La topographie des régions d’eaux minérales en Vivarais, et particulièrement celle de Vals, confirme cette manière de voir, car, nulle part, on n’y trouve un terrain recevant et accumulant des eaux de pluie ou de rivière dont on puisse supposer qu’une source minérale soit l’émergence.

Ces eaux viennent donc d’un foyer commun de vapeur, situé à une grande profondeur, et la diversité de leur composition s’explique par la diversité des canaux qu’elles ont traversés avant d’arriver à la surface.

Jusques-là nous étions d’accord avec Bodin, mais celui-ci ayant pris texte de ces vues générales pour développer certaines hypothèses géologiques se rattachant plus ou moins aux eaux souterraines, il fallut bien lui opposer quelques réserves.

Notre ingénieur revint sur sa conception de la Terre, animal suî generis, ayant, comme les êtres vivants à sa sur face, une respiration, une digestion, des transpirations, des mouvements en rapport avec sa constitution, et il allégua, comme une nouvelle preuve à l’appui de cette thèse, les transformations chimiques opérées sans relâche dans sa structure intime par l’eau, surtout par l’eau chargée d’acide carbonique.
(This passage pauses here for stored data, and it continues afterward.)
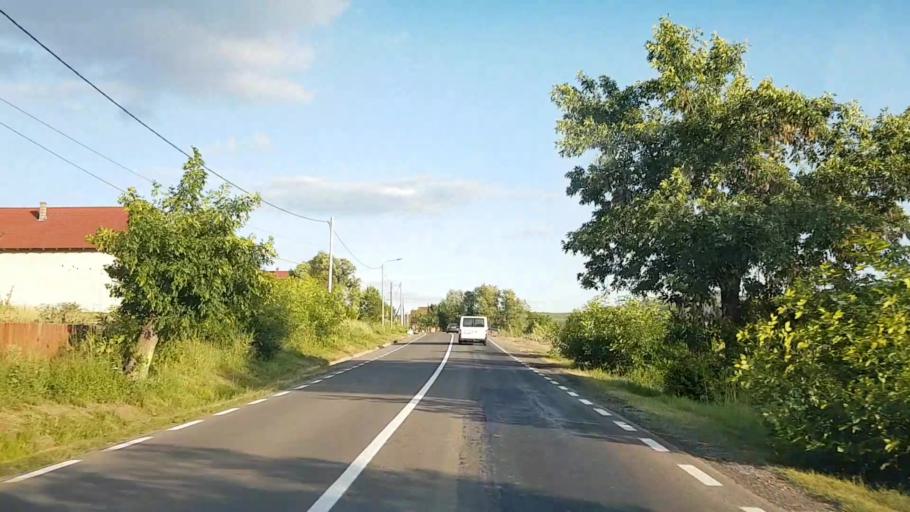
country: RO
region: Harghita
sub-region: Comuna Corund
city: Corund
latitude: 46.4814
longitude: 25.1722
L’eau est le sang du globe, composant et décomposant ses os et ses muscles, et son action s’étend jusques dans les profondeurs des grands viscères, cachés sous le magma pâteux de la région infragranitique. Notre ingénieur est de ceux qui pensent que l’eau, existant à l’état latent dans les roches qui forment l’écorce terrestre, ce qu’on appelle l’eau de carrière, égale en quantité celle de toutes les mers du globe, et qu’il y a un perpétuel échange d’éléments entre elle et l’eau visible.

Il croit que la terre vieillit comme l’être humain, et la preuve, à ses yeux, se trouve dans son refroidissement graduel, dont on pourrait calculer l’extrême limite par une simple règle d’arithmétique basée sur les conditions humaines, la durée des astres, comme celle des hommes, devant être, suivant lui, en proportion de leur taille.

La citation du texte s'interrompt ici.